A Reader’s Digest Classic: Washington’s Prayer at Valley Forge
No letter or diary survives to give eyewitness testimony that George Washington prayed that cruel winter at Valley Forge. Still, legends usually incorporate an element of the truth.
In that dreadful winter at Valley Forge, while General Washington’s army was freezing, the British sat smugly in Philadelphia, growing fat on American bread and beef, their barracks warmed by American firewood.
Each day the mournful cry rose from our enlisted men’s huts: “No meat! No meat!” And Washington himself was filled with an overwhelming sense of helplessness. Only a few months before the Valley Forge encampment, late in 1777, he had exclaimed to a New Jersey leader, Elias Boudinot, that he could not do everything. He was general quartermaster and commissary. Everything, he felt, fell on him, and he was “unequal to the task.” His desperation was summed up in the cry he emitted at the end of the year in a letter to the Governor of New Jersey: “Our sick naked; our well naked, our unfortunate men in captivity naked!”
The painting on these pages depicts an American legend—an unverifiable story handed down by tradition from earlier times. No letter or diary survives to give eyewitness testimony that George Washington prayed that cruel winter at Valley Forge. Still, legends usually incorporate an element of the truth.
As far as we know, George Washington never chopped down a cherry tree in his youth. But he was the kind of young man who would unflinchingly admit a mistake. In the same way, this painting bears witness to another thoroughly verifiable aspect of his character—his profound faith that America was a nation under God.
Again and again throughout the Revolution, Washington testified to this faith.
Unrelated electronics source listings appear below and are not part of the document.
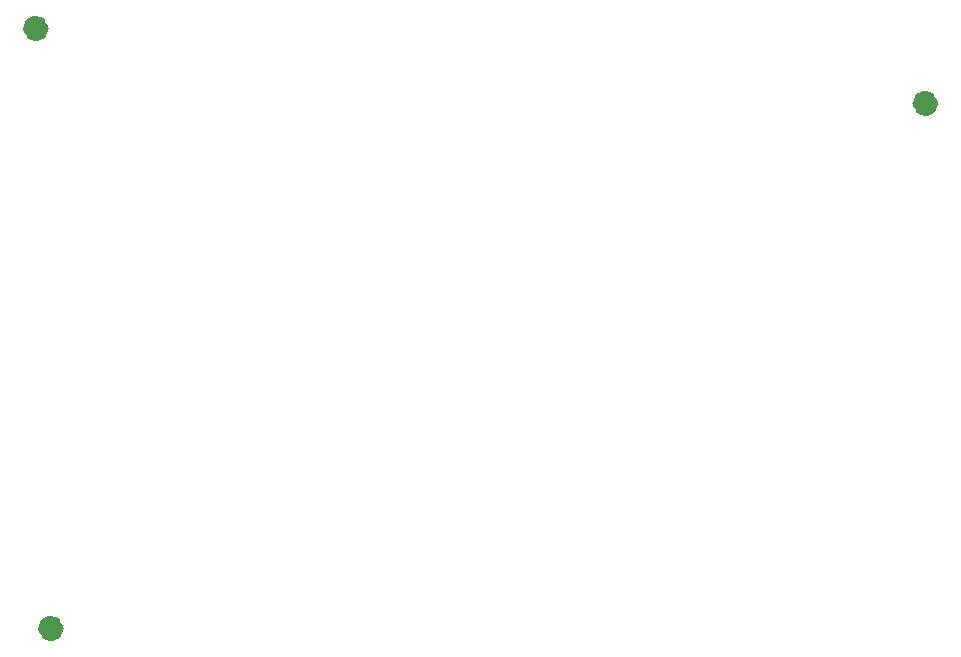
<source format=gko>
%FSAX24Y24*%
%MOIN*%
G70*
G01*
G75*
G04 Layer_Color=16711935*
%ADD10C,0.0060*%
%ADD11C,0.0394*%
%ADD12R,0.0374X0.0394*%
%ADD13R,0.0394X0.0374*%
%ADD14R,0.0630X0.0500*%
%ADD15R,0.0500X0.0630*%
%ADD16R,0.0787X0.0787*%
%ADD17R,0.0850X0.1080*%
%ADD18R,0.0512X0.0728*%
%ADD19R,0.0276X0.0276*%
%ADD20R,0.0276X0.0276*%
%ADD21R,0.0236X0.0315*%
%ADD22R,0.0315X0.0236*%
%ADD23R,0.0728X0.0512*%
%ADD24R,0.0600X0.1000*%
%ADD25R,0.0591X0.1102*%
%ADD26R,0.0550X0.0450*%
%ADD27O,0.0669X0.0118*%
%ADD28R,0.0681X0.0748*%
%ADD29R,0.1654X0.1181*%
%ADD30O,0.0138X0.0669*%
%ADD31R,0.0500X0.1200*%
%ADD32R,0.0787X0.0787*%
%ADD33R,0.0220X0.0200*%
%ADD34R,0.0866X0.0236*%
%ADD35R,0.0866X0.0236*%
%ADD36R,0.0272X0.0390*%
%ADD37R,0.0965X0.0748*%
%ADD38R,0.0160X0.0250*%
%ADD39R,0.0197X0.0161*%
%ADD40R,0.0630X0.0118*%
%ADD41O,0.0630X0.0118*%
%ADD42C,0.0200*%
%ADD43C,0.0070*%
%ADD44C,0.0080*%
%ADD45C,0.0120*%
%ADD46C,0.0250*%
%ADD47C,0.0100*%
%ADD48C,0.0500*%
%ADD49C,0.0030*%
%ADD50C,0.0040*%
%ADD51C,0.0600*%
%ADD52C,0.1750*%
%ADD53R,0.0600X0.0600*%
%ADD54R,0.0600X0.0600*%
%ADD55C,0.0750*%
%ADD56R,0.0750X0.0750*%
%ADD57C,0.0800*%
%ADD58R,0.0800X0.0800*%
%ADD59C,0.0591*%
%ADD60R,0.0591X0.0591*%
%ADD61R,0.0550X0.0550*%
%ADD62C,0.0550*%
%ADD63R,0.0550X0.0550*%
%ADD64R,0.0591X0.0591*%
%ADD65C,0.0200*%
%ADD66C,0.0160*%
%ADD67C,0.0400*%
%ADD68C,0.0850*%
%ADD69C,0.0520*%
%ADD70C,0.0554*%
%ADD71C,0.0300*%
%ADD72R,0.1575X0.0630*%
%ADD73R,0.0200X0.0220*%
%ADD74R,0.0236X0.0591*%
%ADD75R,0.0591X0.0236*%
%ADD76R,0.1142X0.2126*%
%ADD77R,0.0701X0.1402*%
%ADD78R,0.0902X0.0673*%
%ADD79R,0.0134X0.0256*%
%ADD80R,0.0134X0.0315*%
%ADD81R,0.1260X0.0630*%
%ADD82R,0.1100X0.1500*%
%ADD83C,0.0050*%
%ADD84C,0.0098*%
%ADD85C,0.0079*%
%ADD86R,0.0200X0.1240*%
%ADD87R,0.0200X0.1640*%
%ADD88R,0.1240X0.0200*%
%ADD89C,0.0000*%
%ADD90R,0.0925X0.0709*%
%ADD91C,0.0787*%
%ADD92R,0.0454X0.0474*%
%ADD93R,0.0474X0.0454*%
%ADD94R,0.0710X0.0580*%
%ADD95R,0.0580X0.0710*%
%ADD96R,0.0867X0.0867*%
%ADD97R,0.0930X0.1160*%
%ADD98R,0.0592X0.0808*%
%ADD99R,0.0356X0.0356*%
%ADD100R,0.0356X0.0356*%
%ADD101R,0.0316X0.0395*%
%ADD102R,0.0395X0.0316*%
%ADD103R,0.0808X0.0592*%
%ADD104R,0.0680X0.1080*%
%ADD105R,0.0671X0.1182*%
%ADD106R,0.0630X0.0530*%
%ADD107O,0.0749X0.0198*%
%ADD108R,0.0761X0.0828*%
%ADD109R,0.1734X0.1261*%
%ADD110O,0.0218X0.0749*%
%ADD111R,0.0580X0.1280*%
%ADD112R,0.0867X0.0867*%
%ADD113R,0.0300X0.0280*%
%ADD114R,0.0946X0.0316*%
%ADD115R,0.0946X0.0316*%
%ADD116R,0.0352X0.0470*%
%ADD117R,0.1025X0.0808*%
%ADD118R,0.0200X0.0290*%
%ADD119R,0.0257X0.0221*%
%ADD120R,0.0710X0.0198*%
%ADD121O,0.0710X0.0198*%
%ADD122C,0.0680*%
%ADD123C,0.1830*%
%ADD124R,0.0680X0.0680*%
%ADD125C,0.0830*%
%ADD126R,0.0830X0.0830*%
%ADD127C,0.0880*%
%ADD128R,0.0880X0.0880*%
%ADD129C,0.0671*%
%ADD130R,0.0671X0.0671*%
%ADD131R,0.0630X0.0630*%
%ADD132C,0.0630*%
%ADD133R,0.0630X0.0630*%
%ADD134R,0.0671X0.0671*%
%ADD135R,0.1655X0.0710*%
%ADD136R,0.0280X0.0300*%
%ADD137R,0.0316X0.0671*%
%ADD138R,0.0671X0.0316*%
%ADD139R,0.1222X0.2206*%
%ADD140R,0.0781X0.1482*%
%ADD141R,0.0982X0.0753*%
%ADD142R,0.0214X0.0336*%
%ADD143R,0.0214X0.0395*%
%ADD144R,0.1340X0.0710*%
%ADD145R,0.1180X0.1580*%
%ADD146C,0.0280*%
%ADD147C,0.0010*%
%ADD148C,0.0020*%
%ADD149C,0.0036*%
%ADD150R,0.0132X0.0182*%
%ADD151R,0.0200X0.2470*%
%ADD152C,0.0039*%
%ADD153C,0.0464*%
G54D153*
X026497Y040350D02*
G03*
X026497Y040350I-000197J000000D01*
G01*
X026997Y020350D02*
G03*
X026997Y020350I-000197J000000D01*
G01*
X056147Y037850D02*
G03*
X056147Y037850I-000197J000000D01*
G01*
M02*

</source>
On March 13, 1778, when his Army was emerging from the worst of Valley Forge’s travail, he wrote to his favorite chaplain, Rev. Israel Evans:
“It will ever be the first wish of my heart to aid your pious endeavors to inculcate a due sense of the dependence we ought to place in that all wise and powerful Being on whom alone our success depends.”
From our detailed knowledge of those harrowing months at Valley Forge, it is not difficult to believe that Washington prayed. In the painting, he has obviously been on some sort of military mission—inspecting one of Valley Forge’s outposts, perhaps. As he rode back to his starving, freezing soldiers who were struggling to defend the infant United States in spite of their countrymen’s apparent indifference, where else could he turn but to God?
So there may have been this moment in the snowy woods. We will never know. But there is no doubt that in the greatness of Washington’s character, which looms larger in history than any legend about him, there was a profound sense of humility before that being whom he called “the all-powerful guide and great disposer of human events.”